Even though Python did not exist in 1930, Talkie wrote working code by modifying an example, showing it could generalize beyond its source data.
Why it matters:
Today’s frontier models often feel similar because they train on overlapping modern web data. Talkie offers a cleaner experiment in whether models can reason beyond their training distribution, and the Python example suggests there may be more abstraction happening under the hood than simple memorization.
OpenAI and Microsoft reset their partnership
What’s happening:
OpenAI and Microsoft reworked their partnership, ending Microsoft’s exclusivity over OpenAI’s IP and removing the AGI clause from their agreement. OpenAI can now launch products on any cloud while Microsoft keeps a revenue share through 2030.
Details:
OpenAI can use rival cloud platforms like Amazon Bedrock, while Microsoft remains a main cloud partner with Azure-first launch access through 2032.

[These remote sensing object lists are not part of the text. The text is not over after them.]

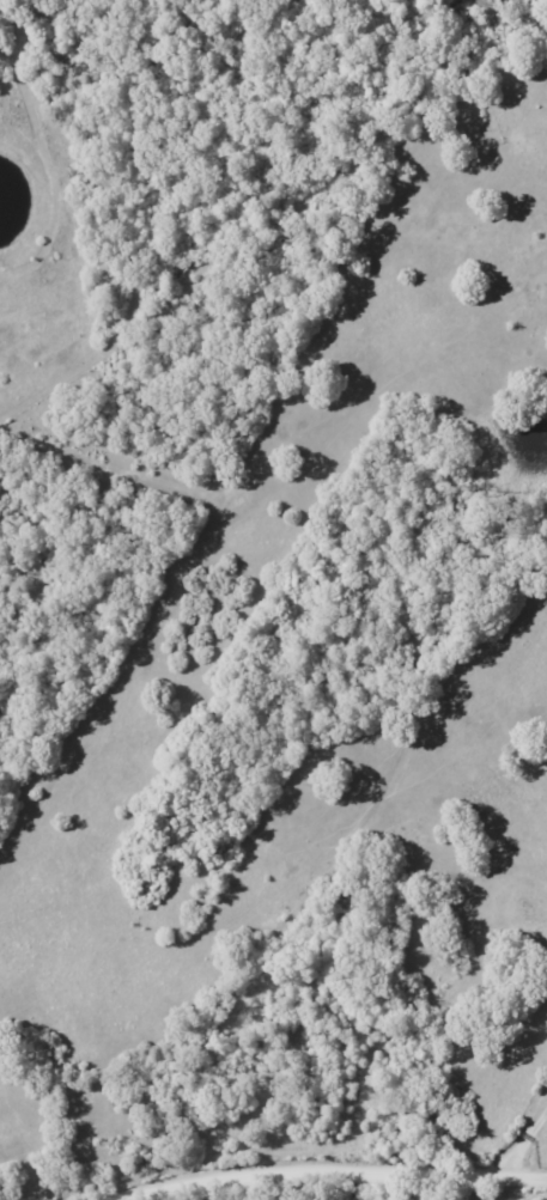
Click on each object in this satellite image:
road: (527, 1150)
road: (336, 1171)

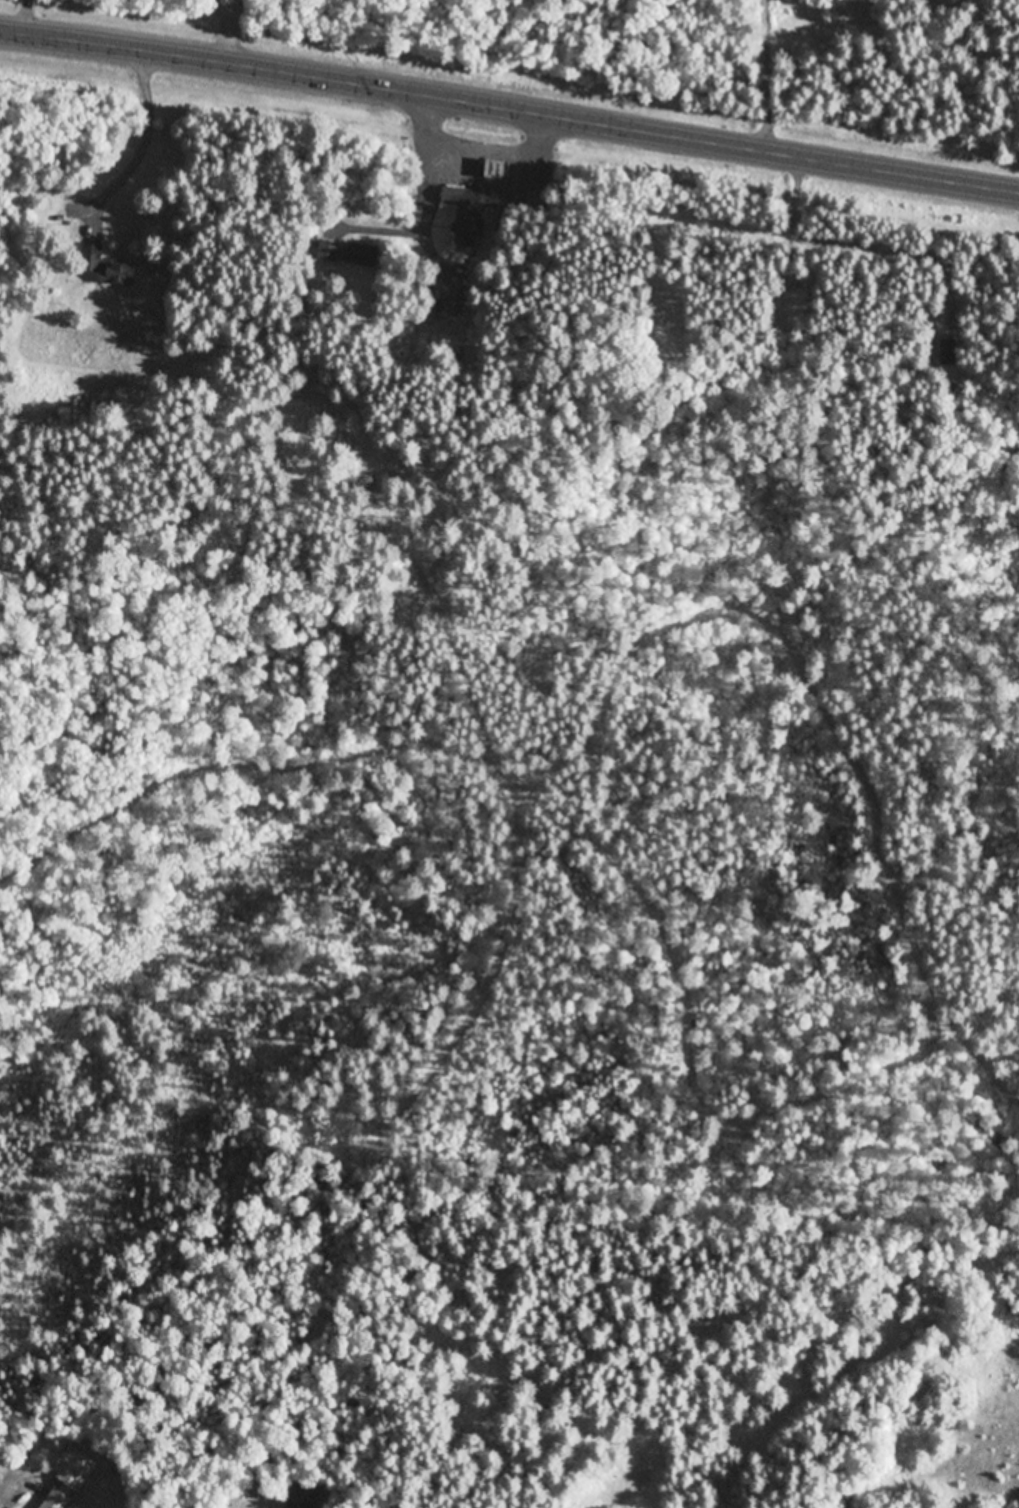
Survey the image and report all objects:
road: (791, 35)
road: (765, 76)
road: (175, 87)
road: (509, 110)
road: (478, 144)
road: (144, 147)
road: (433, 150)
building: (503, 170)
gas station: (503, 170)
building: (472, 193)
building: (469, 223)
road: (414, 227)
building: (361, 253)
building: (93, 258)
road: (441, 267)
building: (120, 274)
building: (66, 1478)

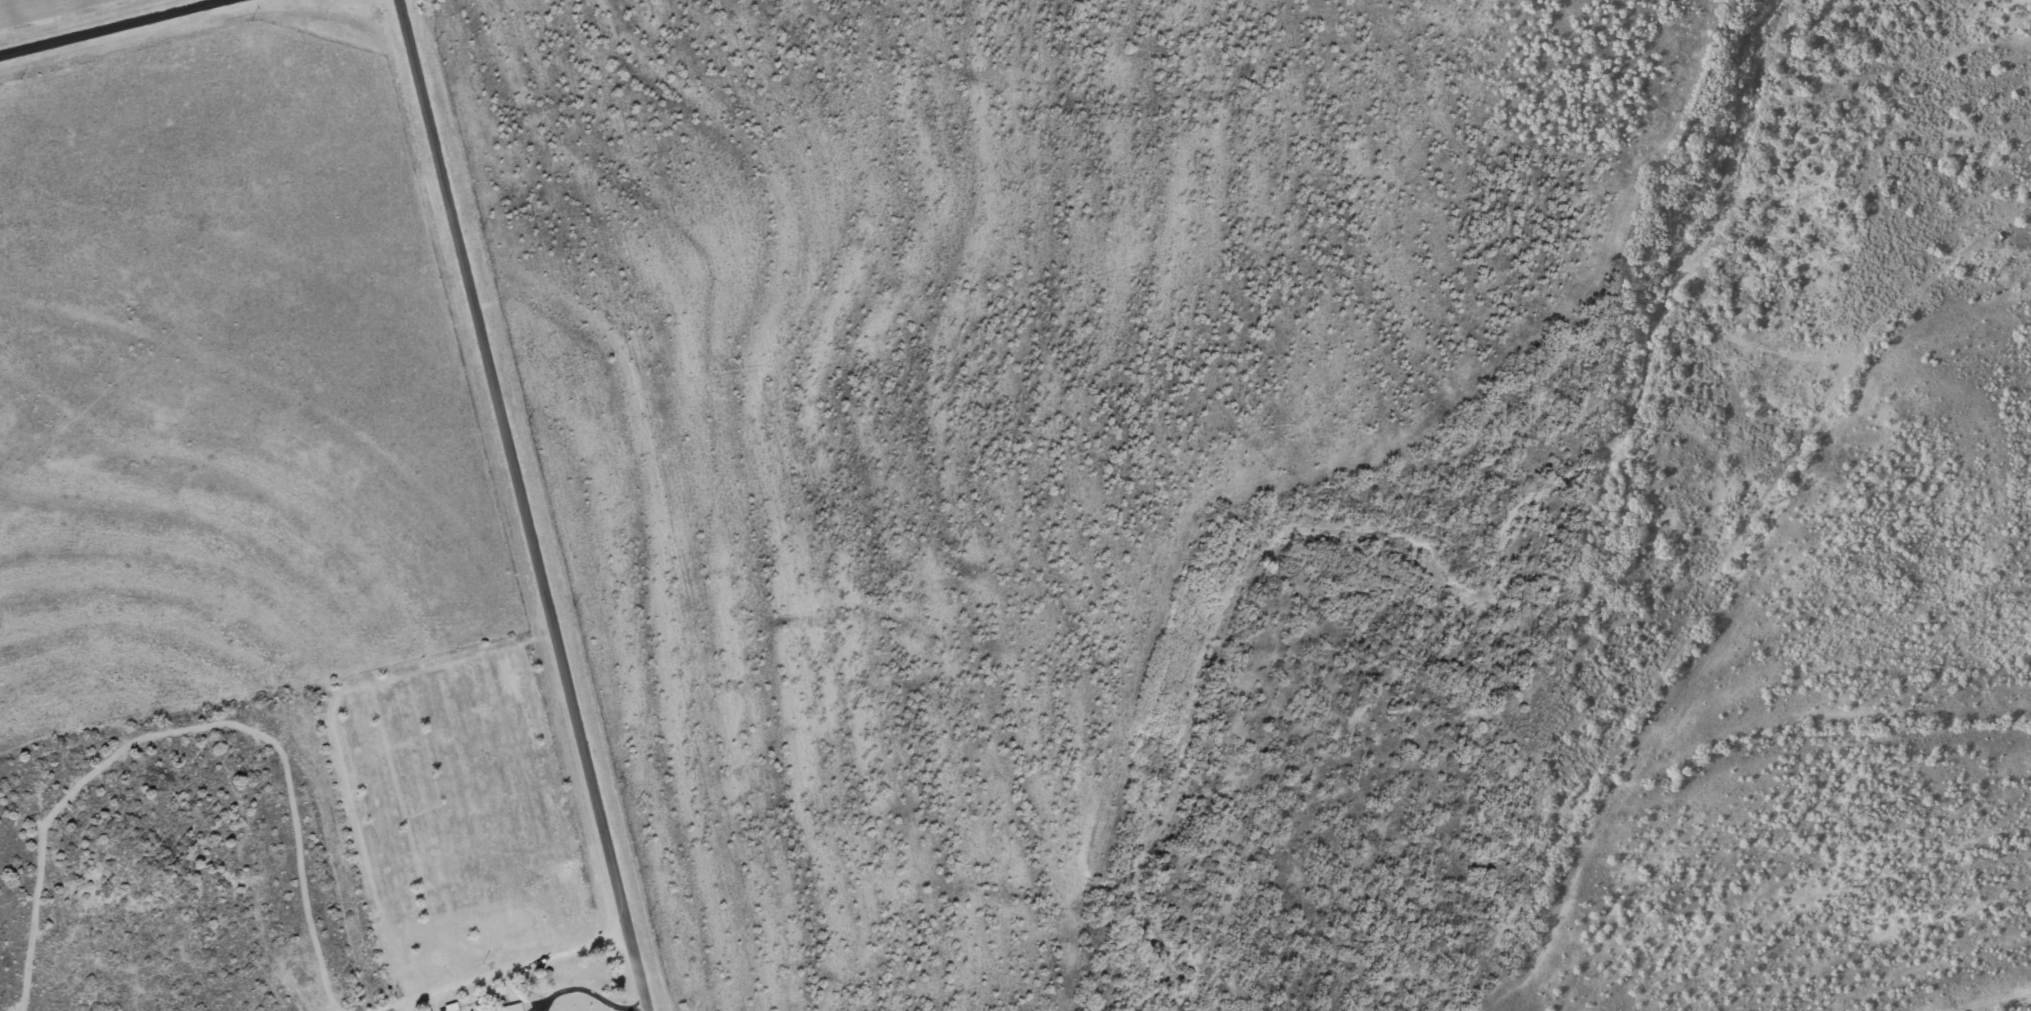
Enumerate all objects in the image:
road: (104, 25)
road: (527, 505)
road: (278, 690)
building: (514, 1007)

The new terms settle Microsoft’s reported lawsuit threat over OpenAI’s $50B Amazon deal.
Amazon CEO Andy Jassy called the announcement “very interesting,” following OpenAI CRO Denise Dresser’s memo praising Bedrock.
Microsoft will stop paying revenue share to OpenAI, and both companies’ obligations now run on calendar dates rather than an AGI milestone.
Why it matters:
The revised deal removes the exclusivity that OpenAI leadership said limited its ability to meet enterprise customers where they already operate. OpenAI now gets more cloud flexibility, while Microsoft secures a long-term revenue stream without an ambiguous AGI trigger hanging over the relationship.